### LIST OF TASKS
a. Answer these questions from the passage on anti-racist organizing after Stephen Lawrence's murder:
(i) How many people marched to the BNP HQ on May 8?
(ii) In what year did the TUC hold its first Black Workers' Conference?
(iii) In what year was the miners' strike defeated?
b. From the passage on anti-racist organizing, pull out the text starting at "Alongside these political" and ending at "Black Workers’ Conference.", copied word for word.
c. Please extend the passage on anti-racist organizing after Stephen Lawrence's murder, picking up after its final sentence.

### PASSAGE PROVIDED
This gave a platform to organise the first major demonstration after Stephen Lawrence’s murder – a joint demonstration with Youth against Racism in Europe (YRE) on May 8. An angry demonstration of 10,000 working-class youth, both Black and white, marched to the BNP HQ. The police attacked the march – as they did to the even-larger 50,000-strong demo in October 1993 – but could not break the solidarity on the day of the most radicalised section of youth in London, and the BNP HQ in Welling was eventually closed down.
Alongside these political developments, Black workers were starting to organise within the trade unions, and the question of Black representation was being discussed. The TUC established a Race Relations Committee in the 1980s and by 1993 held its first Black Workers’ Conference.
However, in the wake of the defeat of the miners’ strike in 1985, compounded by the consequences of the collapse of the Stalinist states in the Soviet Union and eastern Europe from 1989 onwards, the trade union and Labour leaders moved away from struggle. There was an attack on the ideas of socialism, and conciliation and compromise with capitalism held sway for most of the 1990s and 2000s. A layer of Black activists became bureaucratised and drawn into ‘police their communities’.

### STORED DATA

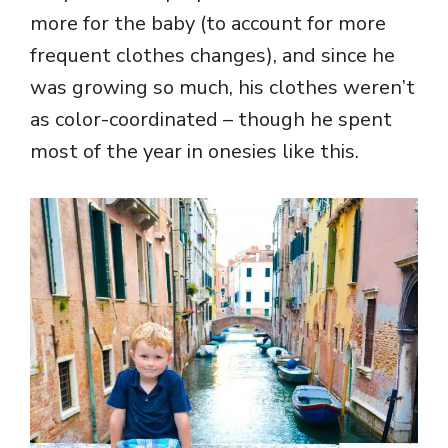
more for the baby (to account for more
frequent clothes changes), and since he
was growing so much, his clothes weren’t
as color-coordinated – though he spent
most of the year in onesies like this.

### RESULTS
a.
(i) 10,000
(ii) 1993
(iii) 1985

b.
Alongside these political developments, Black workers were starting to organise within the trade unions, and the question of Black representation was being discussed. The TUC established a Race Relations Committee in the 1980s and by 1993 held its first Black Workers’ Conference.

c.
Both New Labour and the Tories have cynically used immigration controls and asylum seekers in a continuation of ‘divide and rule’ policies – both to promote cuts and austerity and as a diversion from them. There have been many new controls since the 1981 Immigration Act, which completely revoked the right of a member of the British former ‘colonies’ to live in the UK. The most recent legislation, along with the destruction of boarding cards for those that travelled and settled in the UK before 1971, led to the Windrush Scandal, where Black workers with the right to live and work in the UK were denied jobs and medical care, and some even lost their home.
The situation today is very different from that facing the Windrush generation or even those who became active in the 1990s and 2000s. Trade unions are once again being forced to organise action on the cost-of-living crisis. A new generation of trade union representatives is being recruited in many workplaces. While not perfect, the trade unions nearly all have policies opposing racism and racist immigration controls.
Jeremy Corbyn’s 2017 general election manifesto, even with all its limitations, raised the awareness of many of a socialist alternative to capitalism. This had a dramatic impact on Black workers, with a greater percentage turning out to vote Labour than in previous elections. Black youth were inspired by Corbyn’s programme, as demonstrated when a group of UK rap artists initiated ‘Grime4Corbyn’ to mobilise the Black youth vote.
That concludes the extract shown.